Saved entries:
((

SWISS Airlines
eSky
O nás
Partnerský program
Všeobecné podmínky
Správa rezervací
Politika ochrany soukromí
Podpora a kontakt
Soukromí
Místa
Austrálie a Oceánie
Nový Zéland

))

* **What the exercise asks**: Exactly what appears above must be set down again in full.

* **Exercise answer**:
SWISS Airlines
eSky
O nás
Partnerský program
Všeobecné podmínky
Správa rezervací
Politika ochrany soukromí
Podpora a kontakt
Soukromí
Místa
Austrálie a Oceánie
Nový Zéland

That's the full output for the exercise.